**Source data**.
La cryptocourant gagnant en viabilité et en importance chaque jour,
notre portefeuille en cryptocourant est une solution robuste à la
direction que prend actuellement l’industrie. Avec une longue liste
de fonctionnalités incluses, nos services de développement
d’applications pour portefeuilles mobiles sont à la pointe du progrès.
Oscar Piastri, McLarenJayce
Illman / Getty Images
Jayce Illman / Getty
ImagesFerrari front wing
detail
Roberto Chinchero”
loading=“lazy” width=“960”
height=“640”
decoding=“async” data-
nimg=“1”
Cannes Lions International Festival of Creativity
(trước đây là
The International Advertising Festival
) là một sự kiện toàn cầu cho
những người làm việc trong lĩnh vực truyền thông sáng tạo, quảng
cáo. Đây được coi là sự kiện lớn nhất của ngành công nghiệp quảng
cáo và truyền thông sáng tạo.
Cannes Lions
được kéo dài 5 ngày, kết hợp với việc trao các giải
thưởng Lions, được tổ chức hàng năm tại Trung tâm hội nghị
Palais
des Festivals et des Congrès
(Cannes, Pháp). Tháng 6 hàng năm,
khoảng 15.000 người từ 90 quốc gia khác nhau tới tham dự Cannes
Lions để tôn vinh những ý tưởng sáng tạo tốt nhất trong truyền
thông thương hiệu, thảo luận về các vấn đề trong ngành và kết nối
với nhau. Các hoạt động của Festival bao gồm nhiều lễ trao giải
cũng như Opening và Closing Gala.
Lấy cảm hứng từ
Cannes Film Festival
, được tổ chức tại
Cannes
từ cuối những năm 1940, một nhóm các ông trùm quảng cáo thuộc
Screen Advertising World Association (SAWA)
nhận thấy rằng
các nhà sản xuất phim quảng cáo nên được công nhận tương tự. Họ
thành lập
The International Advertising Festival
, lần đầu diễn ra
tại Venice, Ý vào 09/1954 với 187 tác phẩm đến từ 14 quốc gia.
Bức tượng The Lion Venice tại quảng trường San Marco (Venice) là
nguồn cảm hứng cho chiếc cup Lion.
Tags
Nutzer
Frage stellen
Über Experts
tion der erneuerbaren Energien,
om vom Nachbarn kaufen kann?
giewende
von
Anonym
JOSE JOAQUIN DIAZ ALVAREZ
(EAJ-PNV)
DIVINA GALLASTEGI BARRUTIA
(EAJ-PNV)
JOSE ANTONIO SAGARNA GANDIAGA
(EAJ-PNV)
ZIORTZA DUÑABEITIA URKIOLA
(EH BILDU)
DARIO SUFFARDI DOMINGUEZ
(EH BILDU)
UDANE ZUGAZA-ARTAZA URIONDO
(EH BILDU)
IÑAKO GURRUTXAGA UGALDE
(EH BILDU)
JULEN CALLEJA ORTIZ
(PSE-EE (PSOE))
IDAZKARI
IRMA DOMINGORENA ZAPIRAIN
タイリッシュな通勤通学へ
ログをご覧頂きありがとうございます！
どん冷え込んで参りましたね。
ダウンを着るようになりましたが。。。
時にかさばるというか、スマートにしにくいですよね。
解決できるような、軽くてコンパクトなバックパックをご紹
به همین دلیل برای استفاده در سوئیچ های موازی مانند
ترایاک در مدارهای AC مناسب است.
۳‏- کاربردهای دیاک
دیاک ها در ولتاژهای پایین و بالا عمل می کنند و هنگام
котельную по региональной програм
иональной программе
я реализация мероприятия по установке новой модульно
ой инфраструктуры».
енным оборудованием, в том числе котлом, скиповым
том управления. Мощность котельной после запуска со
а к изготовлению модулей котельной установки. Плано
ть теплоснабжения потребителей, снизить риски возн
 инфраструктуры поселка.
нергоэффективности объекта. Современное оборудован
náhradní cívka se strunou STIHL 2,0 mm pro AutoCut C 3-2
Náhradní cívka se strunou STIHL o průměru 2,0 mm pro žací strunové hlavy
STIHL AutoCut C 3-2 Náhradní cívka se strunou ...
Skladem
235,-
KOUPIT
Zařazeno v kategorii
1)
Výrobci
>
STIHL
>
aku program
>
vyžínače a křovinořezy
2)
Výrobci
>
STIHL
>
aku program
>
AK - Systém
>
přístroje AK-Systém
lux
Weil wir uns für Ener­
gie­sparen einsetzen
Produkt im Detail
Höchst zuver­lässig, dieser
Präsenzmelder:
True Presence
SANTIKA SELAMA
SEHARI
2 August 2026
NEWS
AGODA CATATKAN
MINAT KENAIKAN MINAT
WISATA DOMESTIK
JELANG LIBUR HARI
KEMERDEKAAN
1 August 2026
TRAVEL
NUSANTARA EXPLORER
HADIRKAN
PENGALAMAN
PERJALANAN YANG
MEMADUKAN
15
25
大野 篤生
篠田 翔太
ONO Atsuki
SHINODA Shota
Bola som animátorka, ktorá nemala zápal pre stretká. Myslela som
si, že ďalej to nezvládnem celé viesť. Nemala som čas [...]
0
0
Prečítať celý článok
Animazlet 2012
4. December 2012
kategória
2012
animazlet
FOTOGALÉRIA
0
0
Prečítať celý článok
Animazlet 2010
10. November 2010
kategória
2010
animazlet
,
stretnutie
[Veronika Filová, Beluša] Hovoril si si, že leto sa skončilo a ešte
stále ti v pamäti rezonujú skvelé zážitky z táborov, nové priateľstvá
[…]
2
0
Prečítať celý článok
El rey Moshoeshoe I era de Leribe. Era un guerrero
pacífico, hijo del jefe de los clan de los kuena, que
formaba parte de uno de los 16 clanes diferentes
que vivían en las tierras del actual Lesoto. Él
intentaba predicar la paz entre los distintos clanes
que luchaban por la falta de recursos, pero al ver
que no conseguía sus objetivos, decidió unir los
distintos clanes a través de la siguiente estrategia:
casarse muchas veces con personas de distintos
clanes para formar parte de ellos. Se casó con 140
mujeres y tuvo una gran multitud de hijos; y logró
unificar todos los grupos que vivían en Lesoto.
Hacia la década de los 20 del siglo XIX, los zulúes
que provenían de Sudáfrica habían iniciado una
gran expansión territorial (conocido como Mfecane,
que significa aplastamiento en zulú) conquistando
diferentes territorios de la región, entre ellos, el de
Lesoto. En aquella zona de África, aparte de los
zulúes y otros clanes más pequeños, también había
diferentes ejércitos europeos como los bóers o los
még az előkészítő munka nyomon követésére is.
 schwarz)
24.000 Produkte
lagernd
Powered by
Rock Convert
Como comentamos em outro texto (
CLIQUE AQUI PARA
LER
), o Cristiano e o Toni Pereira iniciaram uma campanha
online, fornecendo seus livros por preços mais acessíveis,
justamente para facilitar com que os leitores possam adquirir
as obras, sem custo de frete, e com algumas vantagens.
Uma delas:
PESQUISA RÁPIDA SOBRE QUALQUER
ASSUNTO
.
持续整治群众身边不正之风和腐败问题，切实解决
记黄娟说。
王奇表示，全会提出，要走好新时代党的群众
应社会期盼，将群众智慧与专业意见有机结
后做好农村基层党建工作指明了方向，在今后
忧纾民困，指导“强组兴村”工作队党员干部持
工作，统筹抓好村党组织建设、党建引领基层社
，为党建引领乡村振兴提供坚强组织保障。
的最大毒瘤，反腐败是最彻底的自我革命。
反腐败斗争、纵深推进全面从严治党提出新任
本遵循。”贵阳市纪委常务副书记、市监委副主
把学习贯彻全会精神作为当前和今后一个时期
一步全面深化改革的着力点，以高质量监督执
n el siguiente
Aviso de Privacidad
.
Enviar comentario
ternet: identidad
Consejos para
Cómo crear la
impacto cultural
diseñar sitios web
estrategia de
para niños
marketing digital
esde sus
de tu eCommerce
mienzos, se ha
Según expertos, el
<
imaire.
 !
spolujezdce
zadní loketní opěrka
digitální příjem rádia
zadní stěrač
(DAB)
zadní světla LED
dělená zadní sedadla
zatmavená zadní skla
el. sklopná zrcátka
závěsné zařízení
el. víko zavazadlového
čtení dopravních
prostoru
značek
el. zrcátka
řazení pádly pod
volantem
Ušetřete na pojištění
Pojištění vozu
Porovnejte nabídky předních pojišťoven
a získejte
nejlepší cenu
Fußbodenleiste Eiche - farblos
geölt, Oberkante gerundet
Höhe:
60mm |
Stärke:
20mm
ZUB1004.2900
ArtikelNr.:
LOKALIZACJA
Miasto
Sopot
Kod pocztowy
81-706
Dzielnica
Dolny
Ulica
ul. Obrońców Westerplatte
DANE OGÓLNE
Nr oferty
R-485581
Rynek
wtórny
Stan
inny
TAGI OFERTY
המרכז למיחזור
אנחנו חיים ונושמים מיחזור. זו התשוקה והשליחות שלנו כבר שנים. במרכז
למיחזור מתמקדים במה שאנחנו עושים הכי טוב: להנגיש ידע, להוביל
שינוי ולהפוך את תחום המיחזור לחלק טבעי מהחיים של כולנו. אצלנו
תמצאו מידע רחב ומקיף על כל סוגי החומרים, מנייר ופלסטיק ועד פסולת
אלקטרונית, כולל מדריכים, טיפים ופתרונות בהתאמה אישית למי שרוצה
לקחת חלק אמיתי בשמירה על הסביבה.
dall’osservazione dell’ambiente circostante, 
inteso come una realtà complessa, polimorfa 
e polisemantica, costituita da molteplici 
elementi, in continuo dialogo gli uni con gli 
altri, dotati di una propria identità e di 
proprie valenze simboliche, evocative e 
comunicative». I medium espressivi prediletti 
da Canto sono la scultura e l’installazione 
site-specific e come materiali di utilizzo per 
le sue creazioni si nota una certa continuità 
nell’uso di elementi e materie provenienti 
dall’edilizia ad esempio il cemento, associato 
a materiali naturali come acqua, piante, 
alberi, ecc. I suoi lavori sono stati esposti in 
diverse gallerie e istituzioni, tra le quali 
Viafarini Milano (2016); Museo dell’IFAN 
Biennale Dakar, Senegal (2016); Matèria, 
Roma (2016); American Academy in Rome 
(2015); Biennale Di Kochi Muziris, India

**EXERCISE REQUIREMENTS**. Output the lines from the one with "e polisemantica, costituita da molteplici" to the final line of the entries above, exactly as they stand, please, and nothing else.

**OUTPUT BELOW**.
e polisemantica, costituita da molteplici 
elementi, in continuo dialogo gli uni con gli 
altri, dotati di una propria identità e di 
proprie valenze simboliche, evocative e 
comunicative». I medium espressivi prediletti 
da Canto sono la scultura e l’installazione 
site-specific e come materiali di utilizzo per 
le sue creazioni si nota una certa continuità 
nell’uso di elementi e materie provenienti 
dall’edilizia ad esempio il cemento, associato 
a materiali naturali come acqua, piante, 
alberi, ecc. I suoi lavori sono stati esposti in 
diverse gallerie e istituzioni, tra le quali 
Viafarini Milano (2016); Museo dell’IFAN 
Biennale Dakar, Senegal (2016); Matèria, 
Roma (2016); American Academy in Rome 
(2015); Biennale Di Kochi Muziris, India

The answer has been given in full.